An Iowa Court of Appeals ruling tossed out the animal torture conviction of a man who was accused of beating his puppy to death with a baseball bat.
A panel of three judges ruled 2-1 on Wednesday to overturn the 2012 conviction of Zachary Meerdink, on grounds that prosecutors had failed to prove "depraved or sadistic intent" when he killed the puppy.
Meerdink, 31, bludgeoned his 7-month-old Boston Terrier in December 2011 after it became aggressive, having accidents on the floor and biting his girlfriend's children who lived in the home, court documents allege.
"After considering the definitions of 'depraved,' we conclude 'depraved intent to cause death' does not equal an 'intent to cause death,'" the court ruled.
"Here, the State proved Meerdink killed the dog; however, no one saw Meerdink kill the dog, and no testimony or exhibits and no reasonable inferences or presumptions from the testimony and exhibits sufficiently prove Meerdink acted with a depraved intent to cause death," the ruling continued.

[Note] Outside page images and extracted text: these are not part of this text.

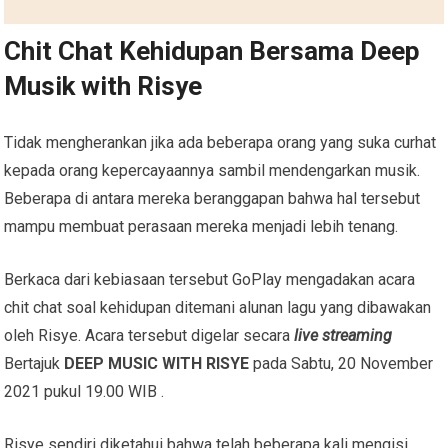
Chit Chat Kehidupan Bersama Deep
Musik with Risye
Tidak mengherankan jika ada beberapa orang yang suka curhat
kepada orang kepercayaannya sambil mendengarkan musik.
Beberapa di antara mereka beranggapan bahwa hal tersebut
mampu membuat perasaan mereka menjadi lebih tenang.
Berkaca dari kebiasaan tersebut GoPlay mengadakan acara
chit chat soal kehidupan ditemani alunan lagu yang dibawakan
oleh Risye. Acara tersebut digelar secara
live streaming
Bertajuk
DEEP MUSIC WITH RISYE
pada Sabtu, 20 November
2021 pukul 19.00 WIB .
Risye sendiri diketahui bahwa telah beberapa kali mengisi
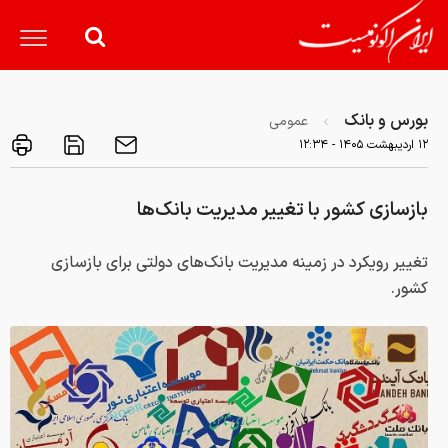
بورس و بانک
عمومی
۱۲ ارديبهشت ۱۴۰۵ - ۱۲:۳۴
بازسازی کشور با تغییر مدیریت بانک‌ها
تغییر رویکرد در زمینه مدیریت بانک‌های دولتی برای بازسازی
کشور.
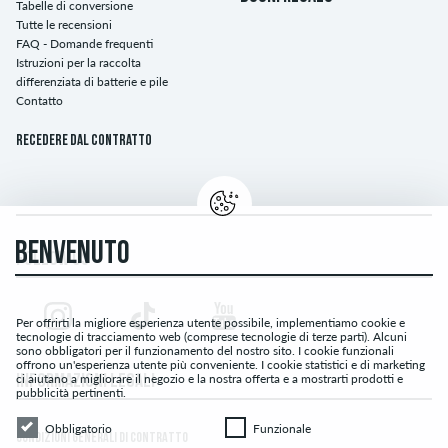
Tabelle di conversione
Tutte le recensioni
FAQ - Domande frequenti
Istruzioni per la raccolta
differenziata di batterie e pile
Contatto
Recedere dal contratto
BENVENUTO
FOLLOW US
Per offrirti la migliore esperienza utente possibile, implementiamo cookie e
tecnologie di tracciamento web (comprese tecnologie di terze parti). Alcuni
sono obbligatori per il funzionamento del nostro sito. I cookie funzionali
offrono un'esperienza utente più conveniente. I cookie statistici e di marketing
ci aiutano a migliorare il negozio e la nostra offerta e a mostrarti prodotti e
INFORMAZIONI LEGALI
pubblicità pertinenti.
Obbligatorio
Funzionale
Obbligatorio
Funzionale
CONDIZIONI GENERALI DI CONTRATTO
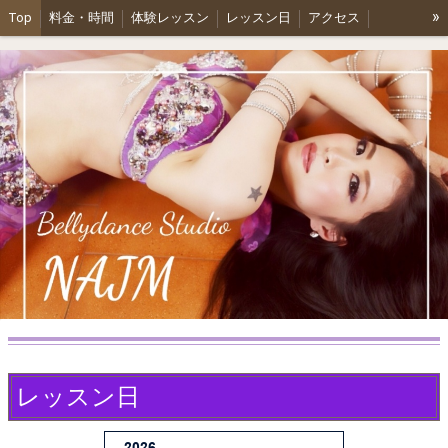
»
Top
料金・時間
体験レッスン
レッスン日
アクセス
ショーのお知らせ
プロフィール
各種パーティーご依頼
レッスン日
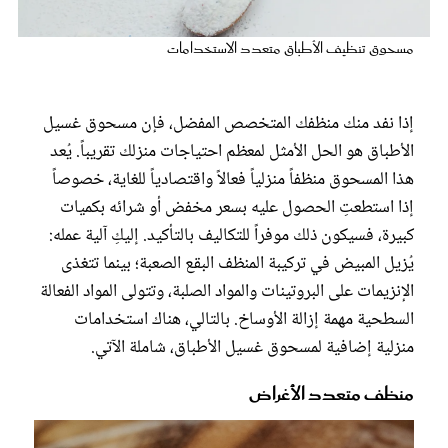
عروس سيدتي
مسحوق تنظيف الأطباق متعدد الاستخدامات
إذا نفد منك منظفك المتخصص المفضل، فإن مسحوق غسيل
الأطباق هو الحل الأمثل لمعظم احتياجات منزلك تقريباً. يُعد
هذا المسحوق منظفاً منزلياً فعالاً واقتصادياً للغاية، خصوصاً
إذا استطعتِ الحصول عليه بسعر مخفض أو شرائه بكميات
كبيرة، فسيكون ذلك موفراً للتكاليف بالتأكيد. إليكِ آلية عمله:
يُزيل المبيض في تركيبة المنظف البقع الصعبة؛ بينما تتغذى
الإنزيمات على البروتينات والمواد الصلبة، وتتولى المواد الفعالة
مجلة سيدتي
السطحية مهمة إزالة الأوساخ. بالتالي، هناك استخدامات
منزلية إضافية لمسحوق غسيل الأطباق، شاملة الآتي.
غلاف رفمي
منظف متعدد الأغراض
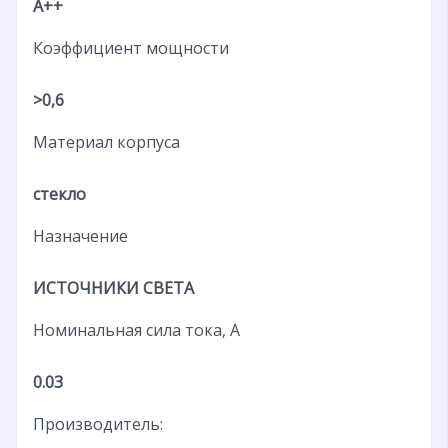
A++
Коэффициент мощности
>0,6
Материал корпуса
стекло
Назначение
ИСТОЧНИКИ СВЕТА
Номинальная сила тока, А
0.03
Производитель:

In December 2011, Meerdink's girlfriend, Jamie Holladay, testified she was running an errand with her children when she received a call from Meerdink, asking her where he could find disinfectant since the puppy had another accident, according to court documents.

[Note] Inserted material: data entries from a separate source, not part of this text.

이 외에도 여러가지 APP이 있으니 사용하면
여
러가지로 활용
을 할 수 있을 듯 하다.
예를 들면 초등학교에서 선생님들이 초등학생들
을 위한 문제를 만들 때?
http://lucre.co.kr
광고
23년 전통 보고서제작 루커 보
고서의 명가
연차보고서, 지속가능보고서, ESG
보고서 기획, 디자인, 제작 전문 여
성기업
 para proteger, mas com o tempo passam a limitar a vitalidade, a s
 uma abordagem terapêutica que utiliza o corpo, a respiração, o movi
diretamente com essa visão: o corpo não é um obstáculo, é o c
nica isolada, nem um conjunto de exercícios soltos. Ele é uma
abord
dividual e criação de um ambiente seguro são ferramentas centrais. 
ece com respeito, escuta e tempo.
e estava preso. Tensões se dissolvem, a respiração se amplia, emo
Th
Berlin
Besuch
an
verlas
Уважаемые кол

When Holladay returned home, she said Meerdink had a blank look on his face and was unresponsive as he walked to the front door of their apartment with the dog under his arm, according to court documents.
A few minutes later, court documents allege Meerdink returned carrying a baseball bat.
"He didn't say anything," Holladay testified. "I asked him where the dog was and he just told me that the dog was dead."
A police officer responding to a call from Holladay found the puppy in tall grass , with a pool of blood about ten feet away, according to court documents.
Meerdink has been free on parole since April 8, according to the Des Moines Register.
He was not immediately able to be reached for comment.
Tom Colvin, executive director of the Animal Rescue League in Iowa, told ABCNews.com the case is a "perfect example that there needs to be a close scrutiny of our animal protection laws."
"It's very disturbing to us," Colvin said. "We certainly would think taking a puppy and a baseball bat and beating it to death certainly sounds depraved to me and many others who hear about this case. It's quite alarming."